A dental phobia is fear of a dentist and to dental procedures. Dental anxiety and phobia are extremely common. It has been estimated that 9% to 15% of people avoid seeing the dentist because of anxiety and fear. People often use the words "anxiety" and "phobia" to mean the same thing, but they are different.
"It's going to hurt". It's a natural thought that goes through everyone's mind, right from from kids to the elderly people.
Dental phobia is a more serious condition. It's an intense fear or dread. People with dental phobia aren't merely anxious. They are terrified or panic stricken. People with dental phobia have a higher risk of gum disease and early tooth loss.
Dental phobia can be caused by:
- Observation of other people attending complex dental treatments
- Previous bad experience with dental treatment
- Fear of pain and injections
Tips To Overcome Dental Phobia:
1. Communication skills, Rapport and Trust building: It is important for dental practitioners to have a positive behaviour, attitude and communicative stance. Dental practitioners should establish a direct approach by communicating with the patient in a friendly, calm and non-judgmental manner, using appropriate vocabulary and avoiding negative phases.
Positive eye-contact, friendly facial expressions and positive gestures are essential to achieve an empathetic relationship between the patient and dental practitioner.
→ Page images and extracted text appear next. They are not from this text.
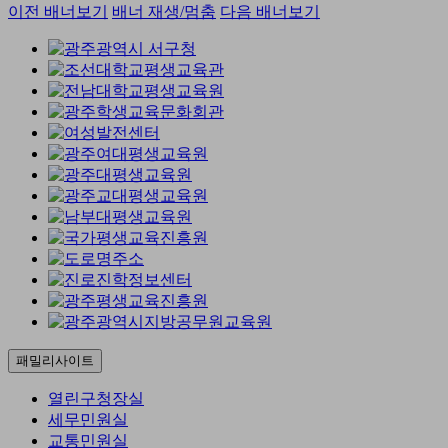
이전 배너보기
배너 재생/멈춤
다음 배너보기
패밀리사이트
열린구청장실
세무민원실
교통민원실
2. Imagination: Try distracting yourself. Especially think of anything that will help you relax.
3. Education: Sometimes fear of unknown can be a cause to a fear of dentist. Speak with your dentist about what to expect and what is going to be done on your dental visit.
4. Relaxation: Relaxation exercises include controlled breathing. This will help relax your muscles and slow your heartbeat.
5. Distraction - Distraction technique includes listening to music, fiddling with a stress ball, counting to yourself.
5. Conscious Sedation : Sedatives helps the patient to relax and tolerate unpleasant procedures.
Avoiding the dentist may have emotional costs as well. Discolored or damaged teeth can make people self-conscious and insecure. They may smile less or keep their mouths partly closed when they speak. Some people can become so embarrassed about how their teeth look that their personal and professional lives begin to suffer. There is often a serious loss of self-esteem.
Let your dentist know about your fears. You are not alone, and you should not be embarrassed to discuss this phobia with your dentist. Your dentist will help you overcome with this fear so you can get the dental treatment at the earlier stage.